■ Brief:
If any record holds an image, omit the image and print the rest exactly.
--
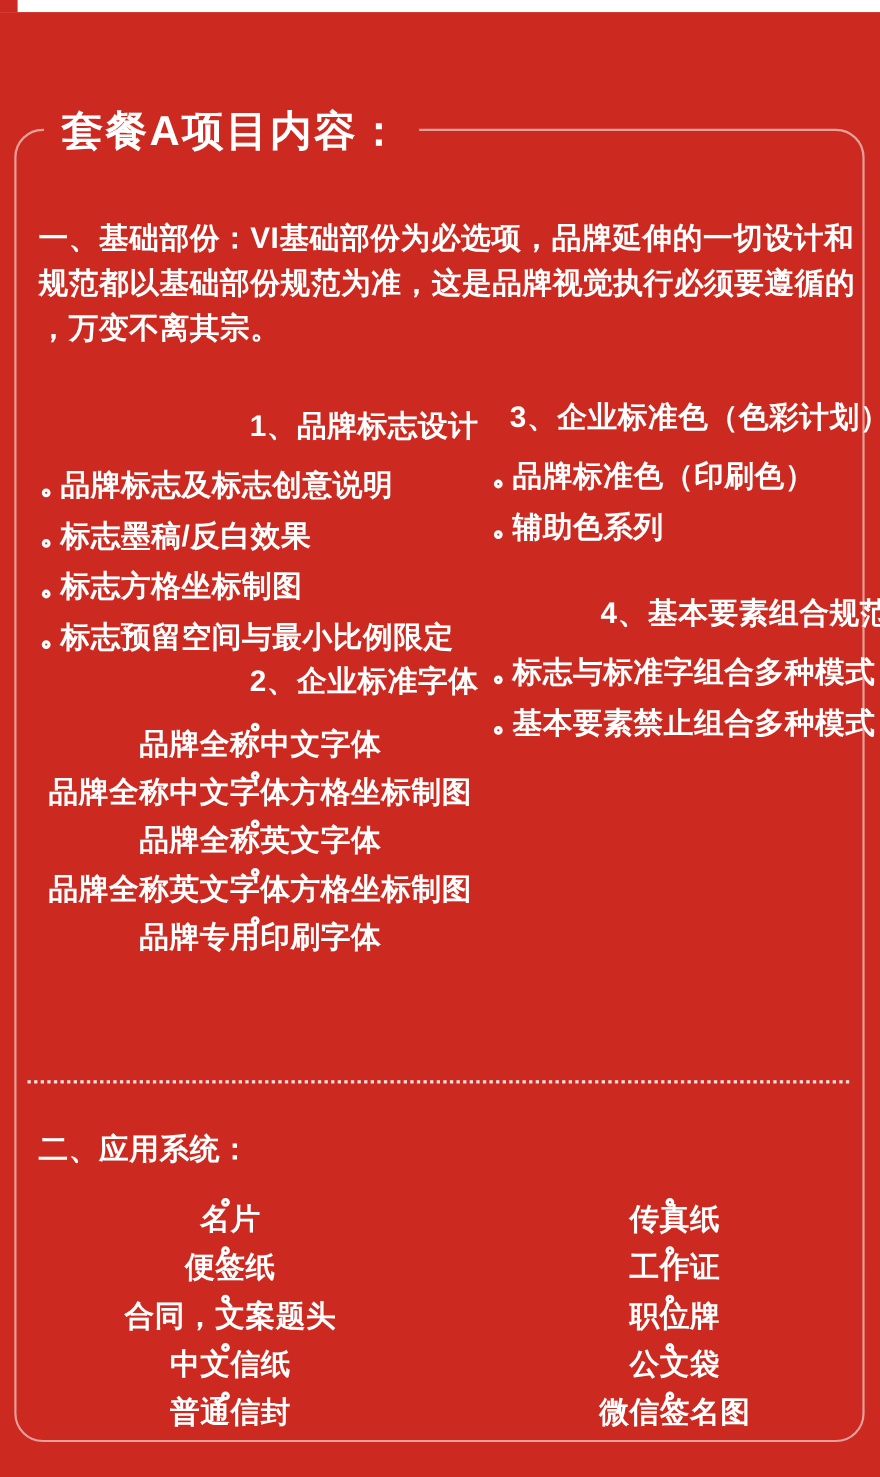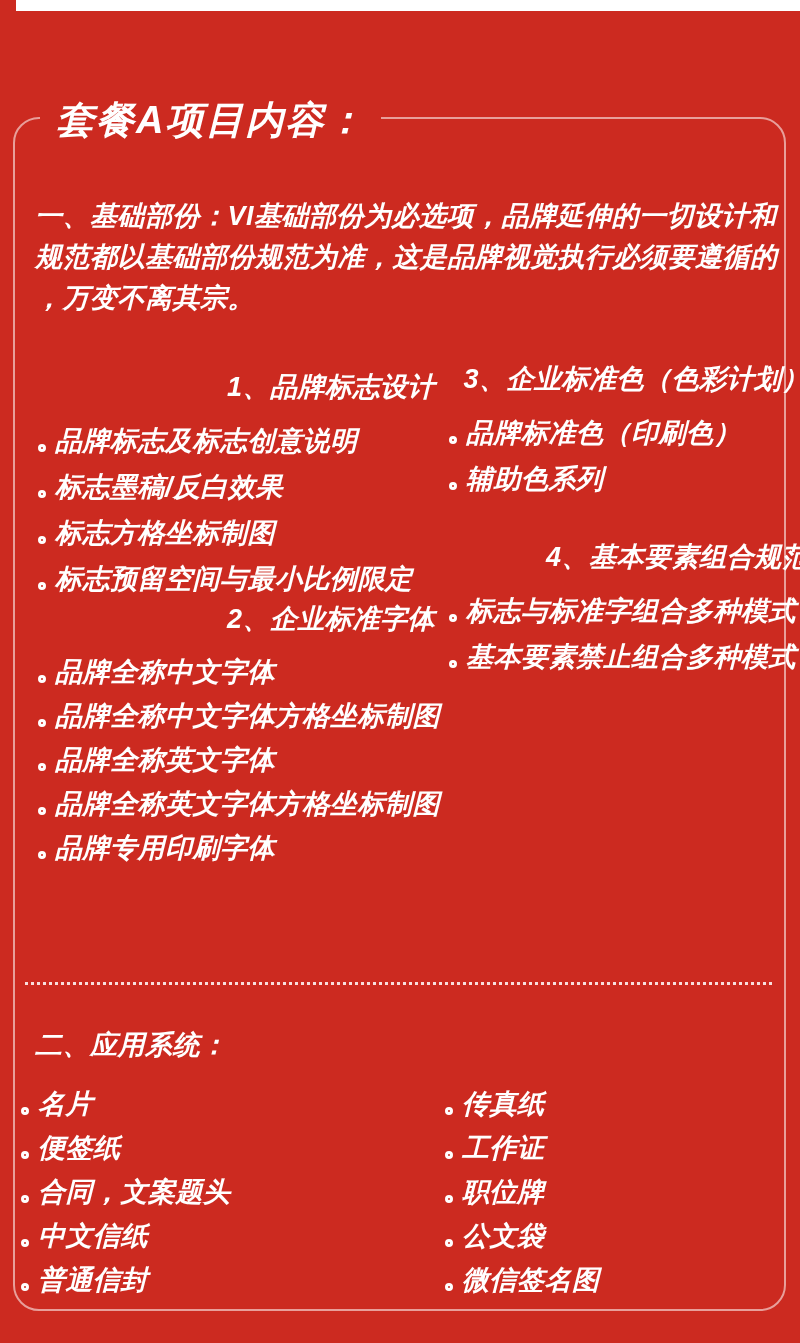"套餐A项目内容：" .page { font-style: italic -> none }
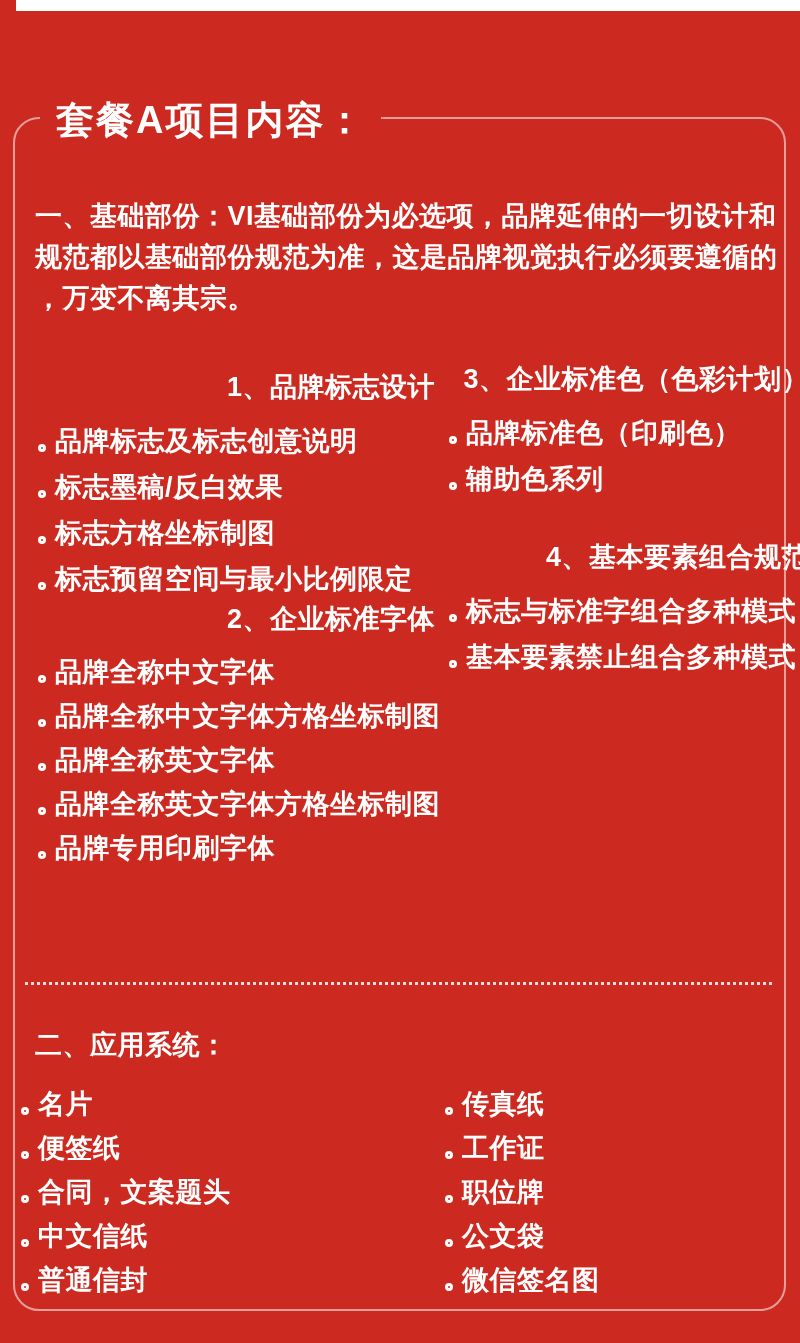"品牌全称中文字体" .rows-44 li { flex-direction: none -> column }
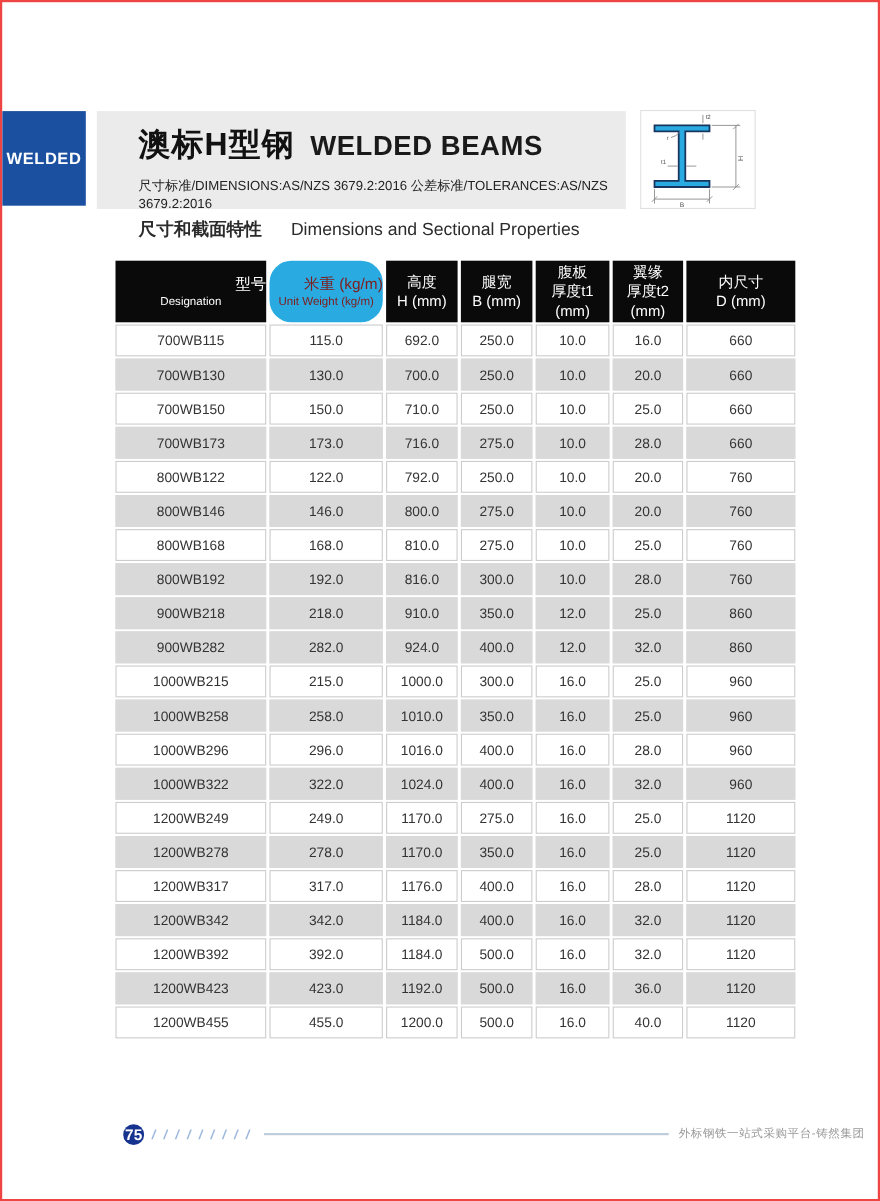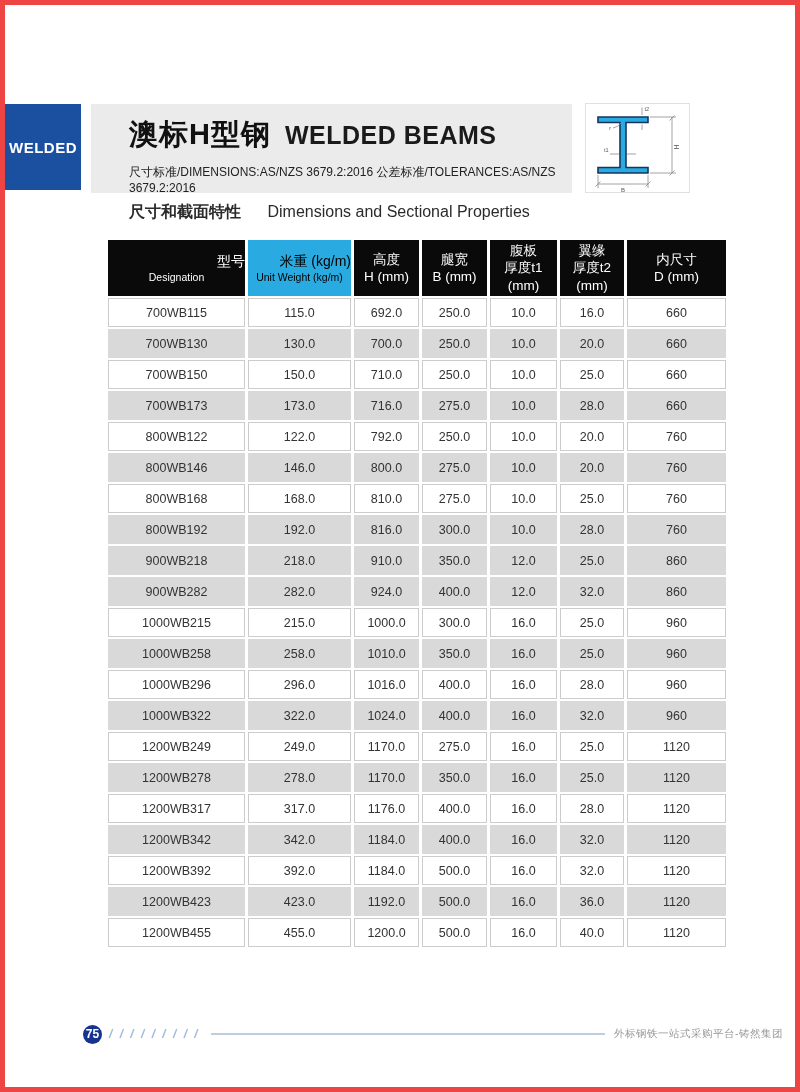"WELDED" #page { border: 5px solid #ef4444 -> 2px solid #ef4444 }
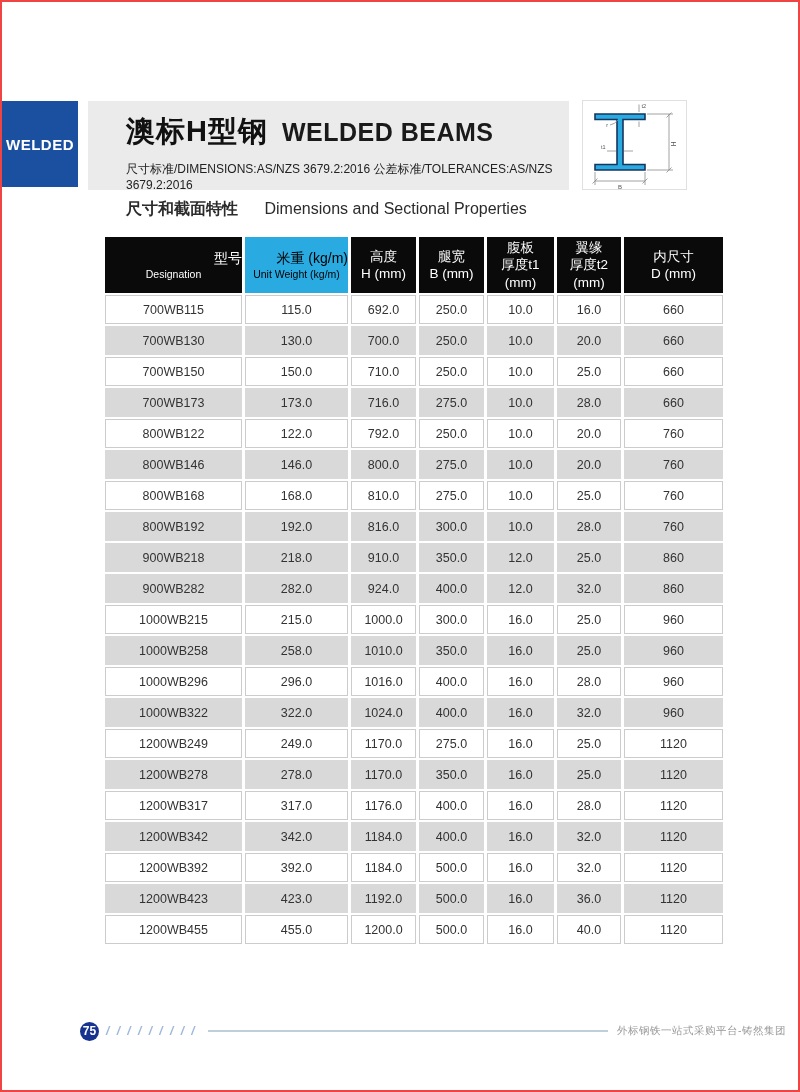"米重 (kg/m)" .th-cyan { border-radius: none -> 20px; color: #000000 -> #7f1d1d }
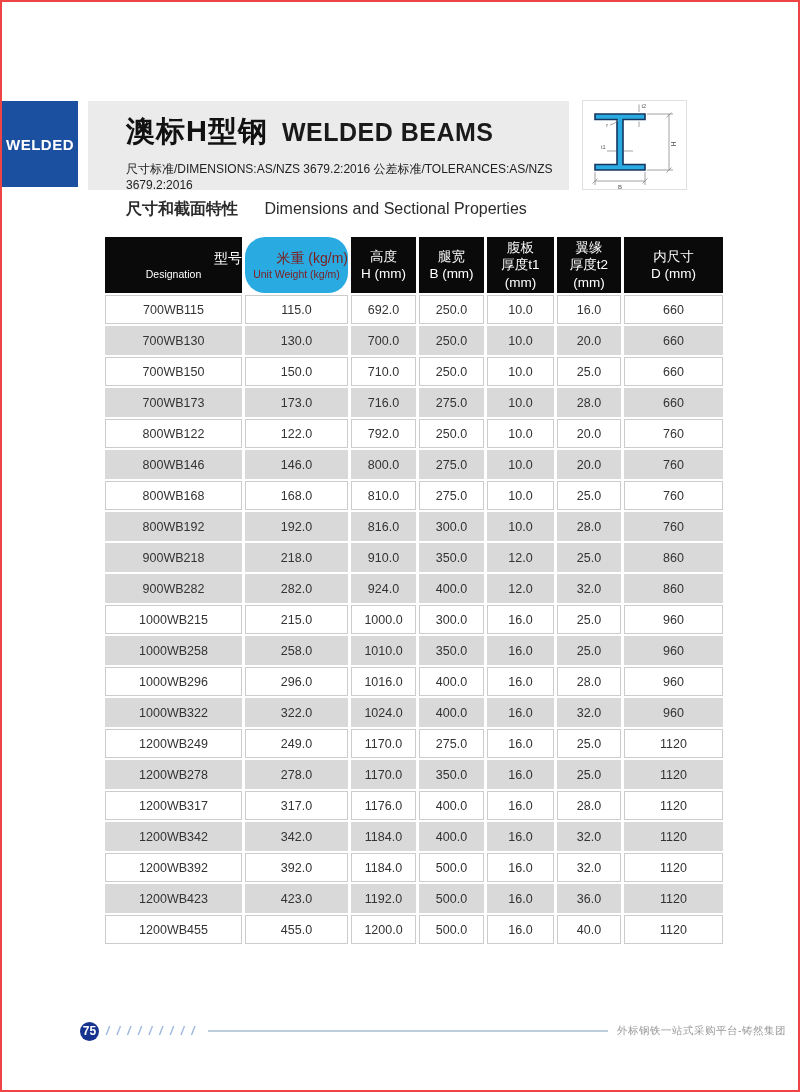"75" .page-badge { font-size: 12px -> 14px; margin-left: none -> 32px }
--
■ Response to this task:
"套餐A项目内容：" .page { font-style: italic -> none }
"品牌全称中文字体" .rows-44 li { flex-direction: none -> column }
"WELDED" #page { border: 5px solid #ef4444 -> 2px solid #ef4444 }
"米重 (kg/m)" .th-cyan { border-radius: none -> 20px; color: #000000 -> #7f1d1d }
"75" .page-badge { font-size: 12px -> 14px; margin-left: none -> 32px }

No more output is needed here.